SS Great Britain
SS Great Britain is a museum ship and former passenger steamship, which was advanced for her time. She was the longest passenger ship in the world from 1845 to 1854. She was designed by Isambard Kingdom Brunel for the Great Western Steamship Company's transatlantic service between Bristol and New York. While other ships had been built of iron or equipped with a screw propeller, Great Britain was the first to combine these features in a large ocean-going ship. She was the first iron steamer to cross the Atlantic, which she did in 1845, in the time of 14 days.
The ship is 322 ft (98 m) in length and has a 3,400-ton displacement. She was powered by two inclined 2 cylinder engines of the direct-acting type, with twin 88 in (220 cm) bore, 6-foot (1.8 m) stroke cylinders. She was also provided with secondary sail power. The four decks provided accommodation for a crew of 120, plus 360 passengers who were provided with cabins, dining, and promenade saloons.
When launched in 1843, Great Britain was by far the largest vessel afloat. However, her protracted construction and high cost had left her owners in a difficult financial position, and they were forced out of business in 1846 having spent all their funds re-floating the ship after she was run aground at Dundrum Bay after a navigational error. In 1852 she was sold for salvage and repaired. Great Britain carried thousands of immigrants to Australia from 1852 until converted to sail in 1881. Three years later, she was retired to the Falkland Islands where she was used as a warehouse, quarantine ship and coal hulk until scuttled in 1937.
In 1970, following a cash donation by Sir Jack Hayward that paid for the vessel to be towed back to the UK, Great Britain was returned to the Bristol dry dock where she was built. Now listed as part of the National Historic Fleet, she is an award-winning visitor attraction and museum ship in Bristol Harbour, with between 150,000 and 200,000 visitors annually.
The salvage operation, was organised by 'the SS Great Britain Project', chaired by Richard Goold-Adams. Ewan Corlett conducted a naval architect's survey, reporting that she could be refloated. A submersible pontoon, Mulus III, was chartered in February 1970. A German tug, Varius II, was chartered, reaching Port Stanley on 25 March. By 13 April, after some concern about a crack in the hull, the ship was mounted successfully on the pontoon and the following day the tug, pontoon and the Great Britain sailed to Port Stanley for preparations for the transatlantic voyage. The voyage (code name "Voyage 47") began on 24 April, stopped in Montevideo from 2 May to 6 May for inspection, then across the Atlantic, arriving at Barry Docks, west of Cardiff on 22 June. ("Voyage 47" was chosen as the code name because it was on her 47th voyage from Penarth, in 1886, that during a tempest she had sought shelter in the Falklands.) Bristol-based tugs then took over and towed her, still on her pontoon, to Avonmouth Docks.
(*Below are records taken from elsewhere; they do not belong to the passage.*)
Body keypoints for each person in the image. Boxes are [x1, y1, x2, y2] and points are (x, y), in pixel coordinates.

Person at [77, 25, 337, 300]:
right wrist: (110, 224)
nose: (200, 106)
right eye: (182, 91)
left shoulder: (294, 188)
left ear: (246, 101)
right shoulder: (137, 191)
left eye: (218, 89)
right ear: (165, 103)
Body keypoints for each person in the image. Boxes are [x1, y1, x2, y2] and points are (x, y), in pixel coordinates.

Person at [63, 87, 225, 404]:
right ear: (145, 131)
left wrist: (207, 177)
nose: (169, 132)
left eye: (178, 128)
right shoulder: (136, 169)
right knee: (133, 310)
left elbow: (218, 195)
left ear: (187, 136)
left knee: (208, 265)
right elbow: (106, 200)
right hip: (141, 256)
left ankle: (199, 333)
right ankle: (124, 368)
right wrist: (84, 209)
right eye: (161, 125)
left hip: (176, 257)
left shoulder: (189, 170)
The ship was then taken off the pontoon, in preparation for her re-entry into Bristol, now truly afloat. On Sunday 5 July, amidst considerable media interest, the ship was towed up the River Avon to Bristol. Perhaps the most memorable moment for the crowds that lined the final few miles was her passage under the Clifton Suspension Bridge, another Brunel design. She waited for two weeks in the Cumberland Basin for a tide high enough to get her back through the locks to the Floating Harbour and her birthplace, the dry dock in the Great Western Dockyard (now a grade II* listed building, disused since bomb damage in the Second World War).
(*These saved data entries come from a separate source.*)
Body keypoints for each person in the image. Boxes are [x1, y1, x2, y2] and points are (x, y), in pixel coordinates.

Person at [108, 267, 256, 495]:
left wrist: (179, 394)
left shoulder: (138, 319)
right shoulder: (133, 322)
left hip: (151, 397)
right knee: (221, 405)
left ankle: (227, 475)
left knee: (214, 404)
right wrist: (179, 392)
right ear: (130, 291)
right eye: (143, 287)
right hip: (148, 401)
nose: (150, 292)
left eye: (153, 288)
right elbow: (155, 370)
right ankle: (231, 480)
The original intent was to restore her to her 1843 state. However, the philosophy changed and the conservation of all surviving pre-1970 material became the aim. In 1984 the SS Great Britain was designated as a Historic Mechanical Engineering Landmark by the American Society of Mechanical Engineers, the fourth such designation outside the USA.
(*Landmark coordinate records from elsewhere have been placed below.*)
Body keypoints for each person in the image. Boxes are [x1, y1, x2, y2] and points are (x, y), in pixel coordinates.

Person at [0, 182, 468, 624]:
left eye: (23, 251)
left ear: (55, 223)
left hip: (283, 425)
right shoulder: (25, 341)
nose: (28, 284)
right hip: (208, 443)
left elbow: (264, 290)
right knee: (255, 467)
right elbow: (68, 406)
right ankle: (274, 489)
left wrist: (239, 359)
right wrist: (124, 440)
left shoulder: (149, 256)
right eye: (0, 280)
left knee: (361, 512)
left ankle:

By 1998, an extensive survey discovered that the hull was continuing to corrode in the humid atmosphere of the dock and estimates gave her 25 years before she corroded away.Extensive conservation work began which culminated in the installation of a glass plate across the dry dock at the level of her water line, with two dehumidifiers, keeping the space beneath at 20% relative humidity, sufficiently dry to preserve the surviving material. This being completed, the ship was "re-launched" in July 2005, and visitor access to the dry dock was restored. The site is visited by over 150,000 visitors per year with a peak in numbers in 2006 when 200,000 people visited.